Blackcurrant Growing Areas in New Zealand

Blackcurrants require winter chilling and the North Island cannot provide this. There are a few small growers in the North Island but no commercial properties that I am aware of. All commercial growers are in the South Island with the majority in the Canterbury region and Nelson area.

I beleive winter chilling and soil moisture are major contributing factors on tonnage. I am now recording data for these factors on my own farm and set out below is information on the instruments and results of my findings so far.

Winter Chilling

I have two dataloggers recording air temperatures. One is a Hobo H8 pro 2-channel logger recording air temperature and relative humidity. The second is a Hobo H8 4-channel external logger recording air temperature, soil temperature and two soil moisture meters. I have been recording data from my own farm since October 1999 and purchased air temperatures recorded for the past five years at the local airport two kilometres away.
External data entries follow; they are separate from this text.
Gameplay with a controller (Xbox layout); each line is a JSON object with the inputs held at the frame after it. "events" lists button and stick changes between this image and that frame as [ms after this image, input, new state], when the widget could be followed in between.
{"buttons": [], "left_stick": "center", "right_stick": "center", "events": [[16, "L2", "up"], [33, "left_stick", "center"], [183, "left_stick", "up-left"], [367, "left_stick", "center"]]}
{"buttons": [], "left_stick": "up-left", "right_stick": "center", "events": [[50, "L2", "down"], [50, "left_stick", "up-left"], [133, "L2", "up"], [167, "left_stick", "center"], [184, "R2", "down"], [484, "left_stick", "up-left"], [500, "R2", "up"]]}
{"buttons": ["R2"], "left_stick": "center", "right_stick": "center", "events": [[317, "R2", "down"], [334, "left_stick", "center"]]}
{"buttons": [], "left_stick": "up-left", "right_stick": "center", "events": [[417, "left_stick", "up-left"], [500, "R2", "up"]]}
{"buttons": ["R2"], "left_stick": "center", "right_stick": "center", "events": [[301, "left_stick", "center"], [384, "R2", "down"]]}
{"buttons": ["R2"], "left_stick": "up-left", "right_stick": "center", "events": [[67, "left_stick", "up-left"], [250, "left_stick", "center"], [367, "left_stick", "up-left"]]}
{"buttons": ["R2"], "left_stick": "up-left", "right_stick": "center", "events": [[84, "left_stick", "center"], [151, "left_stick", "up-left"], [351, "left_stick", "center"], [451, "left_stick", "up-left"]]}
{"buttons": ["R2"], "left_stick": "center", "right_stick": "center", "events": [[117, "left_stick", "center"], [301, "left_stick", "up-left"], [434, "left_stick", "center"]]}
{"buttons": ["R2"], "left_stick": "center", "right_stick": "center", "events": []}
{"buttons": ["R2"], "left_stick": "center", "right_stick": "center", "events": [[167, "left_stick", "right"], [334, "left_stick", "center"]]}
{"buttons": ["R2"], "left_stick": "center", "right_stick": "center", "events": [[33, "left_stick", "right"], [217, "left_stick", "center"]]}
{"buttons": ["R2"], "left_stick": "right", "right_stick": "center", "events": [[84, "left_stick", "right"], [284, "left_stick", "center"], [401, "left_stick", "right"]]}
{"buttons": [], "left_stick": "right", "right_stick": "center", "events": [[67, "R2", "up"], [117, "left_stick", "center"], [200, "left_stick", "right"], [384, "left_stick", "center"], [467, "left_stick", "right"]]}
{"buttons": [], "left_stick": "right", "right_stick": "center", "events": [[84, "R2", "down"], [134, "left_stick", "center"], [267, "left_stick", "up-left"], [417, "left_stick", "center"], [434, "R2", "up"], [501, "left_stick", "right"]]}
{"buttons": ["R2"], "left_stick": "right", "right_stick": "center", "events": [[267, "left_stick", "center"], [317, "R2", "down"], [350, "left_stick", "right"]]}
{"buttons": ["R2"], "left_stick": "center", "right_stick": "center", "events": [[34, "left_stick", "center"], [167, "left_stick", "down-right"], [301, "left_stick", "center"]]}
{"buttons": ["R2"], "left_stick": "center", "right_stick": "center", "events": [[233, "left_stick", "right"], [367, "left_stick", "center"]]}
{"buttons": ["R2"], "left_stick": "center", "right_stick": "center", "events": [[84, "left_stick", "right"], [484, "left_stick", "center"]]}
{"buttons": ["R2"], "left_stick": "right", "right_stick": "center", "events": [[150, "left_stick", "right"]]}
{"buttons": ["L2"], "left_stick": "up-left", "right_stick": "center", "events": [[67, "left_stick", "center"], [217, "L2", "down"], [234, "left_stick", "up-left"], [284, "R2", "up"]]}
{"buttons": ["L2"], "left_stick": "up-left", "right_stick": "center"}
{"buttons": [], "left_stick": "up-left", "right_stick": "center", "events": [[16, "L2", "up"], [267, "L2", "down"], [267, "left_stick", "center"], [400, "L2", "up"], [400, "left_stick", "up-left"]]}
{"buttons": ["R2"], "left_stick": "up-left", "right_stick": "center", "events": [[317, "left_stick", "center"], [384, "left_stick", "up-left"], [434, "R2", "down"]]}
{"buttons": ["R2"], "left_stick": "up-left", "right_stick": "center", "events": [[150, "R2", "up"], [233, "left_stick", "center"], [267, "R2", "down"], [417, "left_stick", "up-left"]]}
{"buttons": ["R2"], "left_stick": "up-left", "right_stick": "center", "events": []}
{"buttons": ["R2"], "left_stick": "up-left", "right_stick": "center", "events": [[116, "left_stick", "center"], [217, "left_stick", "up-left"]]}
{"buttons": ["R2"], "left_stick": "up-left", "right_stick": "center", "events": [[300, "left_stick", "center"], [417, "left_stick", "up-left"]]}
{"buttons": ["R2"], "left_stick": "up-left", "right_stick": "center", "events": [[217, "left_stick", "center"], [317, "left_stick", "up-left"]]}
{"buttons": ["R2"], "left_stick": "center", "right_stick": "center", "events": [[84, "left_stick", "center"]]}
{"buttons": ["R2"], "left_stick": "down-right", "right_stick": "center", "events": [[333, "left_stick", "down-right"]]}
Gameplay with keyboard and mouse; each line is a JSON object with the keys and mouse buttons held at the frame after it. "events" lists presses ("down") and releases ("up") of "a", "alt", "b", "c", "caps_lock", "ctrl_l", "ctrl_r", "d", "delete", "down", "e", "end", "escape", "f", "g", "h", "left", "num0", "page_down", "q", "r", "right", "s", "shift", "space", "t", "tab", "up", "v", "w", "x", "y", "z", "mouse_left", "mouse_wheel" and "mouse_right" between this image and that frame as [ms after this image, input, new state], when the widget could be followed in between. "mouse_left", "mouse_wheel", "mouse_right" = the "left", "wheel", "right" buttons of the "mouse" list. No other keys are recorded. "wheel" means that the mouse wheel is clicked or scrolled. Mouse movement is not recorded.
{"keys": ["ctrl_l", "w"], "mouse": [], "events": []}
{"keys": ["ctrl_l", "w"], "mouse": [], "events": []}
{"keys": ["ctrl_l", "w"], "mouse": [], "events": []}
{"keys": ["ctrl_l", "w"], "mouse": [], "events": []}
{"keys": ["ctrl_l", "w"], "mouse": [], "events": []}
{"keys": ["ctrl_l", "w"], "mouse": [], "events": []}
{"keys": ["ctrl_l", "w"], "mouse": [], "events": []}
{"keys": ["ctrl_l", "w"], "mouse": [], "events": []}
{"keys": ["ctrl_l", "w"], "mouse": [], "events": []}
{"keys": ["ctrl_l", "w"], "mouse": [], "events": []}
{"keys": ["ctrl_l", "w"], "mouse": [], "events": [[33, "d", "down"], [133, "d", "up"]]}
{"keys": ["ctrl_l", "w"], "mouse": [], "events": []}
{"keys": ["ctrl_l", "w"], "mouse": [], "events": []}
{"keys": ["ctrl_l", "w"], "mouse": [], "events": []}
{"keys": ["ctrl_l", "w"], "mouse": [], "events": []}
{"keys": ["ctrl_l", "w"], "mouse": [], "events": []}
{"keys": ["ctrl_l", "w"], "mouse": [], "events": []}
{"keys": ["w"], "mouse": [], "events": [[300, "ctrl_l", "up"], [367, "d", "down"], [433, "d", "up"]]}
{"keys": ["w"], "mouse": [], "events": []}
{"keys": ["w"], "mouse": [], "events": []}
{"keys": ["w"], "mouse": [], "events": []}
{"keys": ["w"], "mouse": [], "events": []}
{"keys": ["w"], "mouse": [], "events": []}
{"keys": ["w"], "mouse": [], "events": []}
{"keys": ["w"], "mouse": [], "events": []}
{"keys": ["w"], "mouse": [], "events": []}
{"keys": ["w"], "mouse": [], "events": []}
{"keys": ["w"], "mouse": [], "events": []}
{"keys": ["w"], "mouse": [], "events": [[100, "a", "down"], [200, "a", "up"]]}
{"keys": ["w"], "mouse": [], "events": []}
The airport temperatures would be slightly colder than my farm, but I did not allow for this in my calculations. With advice from the blackcurrants research team I decided to use the data for the four month period 1st May to 31st August for winter chilling. They also supplied a formula to work out the winter chilling hours. When I graphed the past five year air temperature data in conjunction with the tonnages for those years I found a definite link between the two. Over the next few years this information may help with farm management.

Soil Moisture

I have two Aquaflex Soil Moisture meters connected to the Hobo logger. The Aquaflex are 3 metres long and are at a depth of 150mm and 270mm. I also have a Hydro-Sense hand held meter with 200mm probes. This displays data in Volumetric Water Volume. Soil Moisture is a new topic for me as I have always beleived that the region I farm in has not required irrigation. I am the only farm in the area with irrigation. Since I have been recording soil moisture I have been amazed at the volume of water blackcurrants require. In the past when I have had a good rainfall I had thought soil moisture would have been adequate for three to four weeks, but now find it only lasts for ten days and I should be irrigating. I have 11.5 hectares of overhead sprinklers installed for frost protection but find this being used mainly for irrigation now. I also purchased a small traveling irrigator in the spring of 1999 and found this well worth while. I do not plan to purchase any more irrigation equipment until I get more data to support the expense.